From the Herald (Glasgow), 28 February 2004
Nick Harper, Blood Songs ****
by Rob Adams

Harpic's sixth visit to the recording studio finds him coming closest so far to capturing with a band the energy and sheer good-to-be-aliveness that have made his one man and a guitar concerts such devout places of worship for believers over the past decade. The blood in question is his family; the songs include dedications to his children and memories of his mother that in other hands might have sounded twee but emerge as heartfelt, tender and proud. Of course, he inherited his father, Roy's best musical genes and there are signs on Love Junky especially that he might have picked up some of Steve Miller's somewhere too. The word play, vocal soul and elasticity and the outrageous guitar dynamism are all his own, though. Bloody good.


From Mojo, March 2004
Nick Harper, Blood Songs ***
Fourth studio album, bursting with energy and fabulous production

by Colin Harper

Can one define Nick Harper's almost unique music without reference to his father, Roy? Frankly, no, because the only caveat to the man's unqualified singularity in the whole pantheon of rock is the fact that the one place you'll hear anything like Nick's sublime, intoxicating combination of mixed-metaphors, aural textures and freewheeling vocal gymnastics is on Roy's records. Or, rather, on an imaginary distillation of the very best of Roy's records, including those featuring Jimmy Page, with Nick fulfilling here, as ever, the roles of both dad and Jim — and of the editor and producer they never had. Nick's music engages both mind and toes, fiendishly complex yet effortlessly hummable. Vampire Song follows The Darkness well into Tapsville but delivers a chorus of astonishing beauty in both spirit and melody, while Lily's Song is equal parts essence of Blackbird and Dear Prudence, yet not a plagiarised note in sight.


From Uncut, March 2004
Nick Harper, Blood Songs ***
Ambitious and imaginative song cycle from Roy Harper's son

by Mick Houghton

Sons of famous fathers invariably have the odds stacked against them. Nick Harper seems to have inherited all that's good from his dad: exemplary guitar playing, a heart-tugging vocal style and the ability to write emotive songs. There are wonderfully absorbing, effortless compositions like Lily's Song, Imaginary Friend and Blood Song, addressing bold, universal themes of family, love, life and death. Elsewhere, a capacity for excess also seems to have been handed down, as well as a tendency to show off, to display a vocal dexterity for the hell of it, and a Zappa-like instrumental cleverness that stems the flow of the material. Undeniably compelling - just not seductive enough throughout.

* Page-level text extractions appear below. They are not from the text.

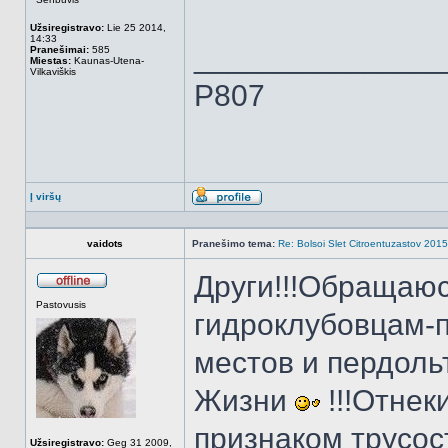
Užsiregistravo:
Lie 25 2014,
14:33
______________
Pranešimai:
585
Miestas:
Kaunas-Utena-
Vilkaviškis
P807
Į viršų
Aprašymas
vaidots
Pranešimo tema:
Re: Bolsoi Slet Citroentuzastov 2015
Други!!!Обращаюс
Atsijungęs
Pastovusis
гидроклубовцам-
местов и пердоль
Жизни
!!!Отнек
признаком трусо
Užsiregistravo:
Geg 31 2009,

From Guitar (UK), April 2004
Nick Harper, Blood Songs
Album of the Month

Son of '70s poet/singer Roy Harper, dubbed 'the acoustic Hendrix' and the 'English Jeff Buckley', Nick Harper's fourth studio album rises above this (albeit favourable) baggage. He serves up funkadelic rap'n'folk on Love Junky, powerful addictive strumming on the ethereal groove of Love Is Music, and gothic sass on the title track - courtesy of some cascading electric lead work and staccato upstrokes. With this amount of melodic and sonic ingenuity, Nick Harper could be dubbed 'the new Beck' - but that would be a bigger compliment to Mr. Hansen than it would be to Harper.


From Q, April 2004
Nick Harper, Blood Songs ***
Inconsistent fourth album from son of 60s troubadour

by Ben Lerwill

The fruit of singer-songwriter Roy Harper's loins, Nick Harper's musical ability is more or less a given. Blood Songs is his most introspective work to date, one that confirms his enthusiasm and technical talent while never doing anything spectacular, despite some winsome moments and off-the-wall lyrics: "I'm a mutant monkey / Pre-programmed Mother Nature's flunky". Fitting somewhere between Jeff Buckley and a lighters-aloft Robbie Williams, and with several helpings of doodling guitar, its tendency towards over-embellishment is ultimately a bit hit-and-miss.